> [Assigned task]
Report every line of the records that includes the word "center".

Start of Material for this exercise

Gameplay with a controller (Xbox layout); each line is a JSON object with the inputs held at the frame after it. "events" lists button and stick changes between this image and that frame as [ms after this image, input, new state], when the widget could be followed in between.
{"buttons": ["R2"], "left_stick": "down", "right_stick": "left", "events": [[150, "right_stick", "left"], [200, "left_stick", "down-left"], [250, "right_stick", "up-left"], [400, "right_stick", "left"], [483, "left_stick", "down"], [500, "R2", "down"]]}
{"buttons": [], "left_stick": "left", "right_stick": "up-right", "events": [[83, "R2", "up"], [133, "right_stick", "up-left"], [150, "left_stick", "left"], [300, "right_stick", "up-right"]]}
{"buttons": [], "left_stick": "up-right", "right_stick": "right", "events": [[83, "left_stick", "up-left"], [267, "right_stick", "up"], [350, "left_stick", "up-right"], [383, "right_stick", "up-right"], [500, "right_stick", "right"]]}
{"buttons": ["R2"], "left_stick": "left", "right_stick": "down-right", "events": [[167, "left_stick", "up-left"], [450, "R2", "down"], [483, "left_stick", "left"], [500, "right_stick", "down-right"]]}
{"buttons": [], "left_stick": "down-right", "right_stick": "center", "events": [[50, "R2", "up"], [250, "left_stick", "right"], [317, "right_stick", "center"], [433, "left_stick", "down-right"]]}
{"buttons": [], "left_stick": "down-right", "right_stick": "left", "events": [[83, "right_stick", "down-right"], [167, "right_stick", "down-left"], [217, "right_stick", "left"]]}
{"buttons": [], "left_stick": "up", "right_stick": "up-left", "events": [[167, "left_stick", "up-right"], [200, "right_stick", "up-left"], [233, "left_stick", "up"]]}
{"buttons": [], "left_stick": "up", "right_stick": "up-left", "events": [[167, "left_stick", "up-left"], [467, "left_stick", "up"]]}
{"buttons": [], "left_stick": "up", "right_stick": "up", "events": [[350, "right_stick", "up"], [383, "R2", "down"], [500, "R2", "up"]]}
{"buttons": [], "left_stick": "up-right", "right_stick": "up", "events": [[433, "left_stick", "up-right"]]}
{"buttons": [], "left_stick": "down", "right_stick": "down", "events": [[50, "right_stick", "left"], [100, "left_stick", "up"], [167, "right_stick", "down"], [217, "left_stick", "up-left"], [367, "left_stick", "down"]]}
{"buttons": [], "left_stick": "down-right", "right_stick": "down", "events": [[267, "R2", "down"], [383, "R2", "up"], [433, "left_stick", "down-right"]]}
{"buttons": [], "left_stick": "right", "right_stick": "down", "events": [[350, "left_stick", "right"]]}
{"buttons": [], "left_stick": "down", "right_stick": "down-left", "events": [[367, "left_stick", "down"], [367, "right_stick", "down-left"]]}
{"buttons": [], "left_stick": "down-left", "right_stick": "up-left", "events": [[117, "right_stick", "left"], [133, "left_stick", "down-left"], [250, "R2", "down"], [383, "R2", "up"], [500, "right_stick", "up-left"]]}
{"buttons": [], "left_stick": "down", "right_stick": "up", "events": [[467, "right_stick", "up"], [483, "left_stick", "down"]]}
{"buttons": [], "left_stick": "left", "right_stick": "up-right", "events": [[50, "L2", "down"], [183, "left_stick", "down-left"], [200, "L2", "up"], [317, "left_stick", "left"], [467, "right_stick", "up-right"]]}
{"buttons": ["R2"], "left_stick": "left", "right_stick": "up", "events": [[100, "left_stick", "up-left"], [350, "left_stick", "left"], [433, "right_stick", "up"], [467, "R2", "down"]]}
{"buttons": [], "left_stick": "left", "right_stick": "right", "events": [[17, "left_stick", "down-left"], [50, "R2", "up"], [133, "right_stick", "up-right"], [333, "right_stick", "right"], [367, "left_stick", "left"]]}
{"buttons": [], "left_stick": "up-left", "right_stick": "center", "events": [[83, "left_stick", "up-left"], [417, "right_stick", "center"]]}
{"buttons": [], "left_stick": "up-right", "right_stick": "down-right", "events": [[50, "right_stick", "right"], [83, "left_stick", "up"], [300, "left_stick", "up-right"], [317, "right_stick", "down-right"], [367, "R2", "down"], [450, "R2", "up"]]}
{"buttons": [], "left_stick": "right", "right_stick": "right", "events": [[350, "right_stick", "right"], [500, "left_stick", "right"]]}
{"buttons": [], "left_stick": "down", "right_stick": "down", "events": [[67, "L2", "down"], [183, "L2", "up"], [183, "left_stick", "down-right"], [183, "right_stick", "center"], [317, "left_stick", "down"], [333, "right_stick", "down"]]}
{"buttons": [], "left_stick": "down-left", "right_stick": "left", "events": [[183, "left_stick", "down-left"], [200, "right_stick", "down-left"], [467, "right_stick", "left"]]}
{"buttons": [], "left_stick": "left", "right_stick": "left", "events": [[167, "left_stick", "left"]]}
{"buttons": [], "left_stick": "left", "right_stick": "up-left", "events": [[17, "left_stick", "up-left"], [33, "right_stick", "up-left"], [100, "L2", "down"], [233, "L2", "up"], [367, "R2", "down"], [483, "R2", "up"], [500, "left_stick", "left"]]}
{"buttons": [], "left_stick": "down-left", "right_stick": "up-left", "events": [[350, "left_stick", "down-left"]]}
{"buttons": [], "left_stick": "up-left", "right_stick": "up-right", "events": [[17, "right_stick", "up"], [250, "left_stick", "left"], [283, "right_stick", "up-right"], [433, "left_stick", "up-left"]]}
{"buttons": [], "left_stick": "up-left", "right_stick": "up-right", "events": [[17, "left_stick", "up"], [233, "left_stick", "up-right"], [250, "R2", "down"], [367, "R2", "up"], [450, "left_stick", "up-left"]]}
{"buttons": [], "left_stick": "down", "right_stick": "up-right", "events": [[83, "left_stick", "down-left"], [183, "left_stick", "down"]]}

End of Material for this exercise

> [Answer to the problem]
{"buttons": [], "left_stick": "down-right", "right_stick": "center", "events": [[50, "R2", "up"], [250, "left_stick", "right"], [317, "right_stick", "center"], [433, "left_stick", "down-right"]]}
{"buttons": [], "left_stick": "up-left", "right_stick": "center", "events": [[83, "left_stick", "up-left"], [417, "right_stick", "center"]]}
{"buttons": [], "left_stick": "down", "right_stick": "down", "events": [[67, "L2", "down"], [183, "L2", "up"], [183, "left_stick", "down-right"], [183, "right_stick", "center"], [317, "left_stick", "down"], [333, "right_stick", "down"]]}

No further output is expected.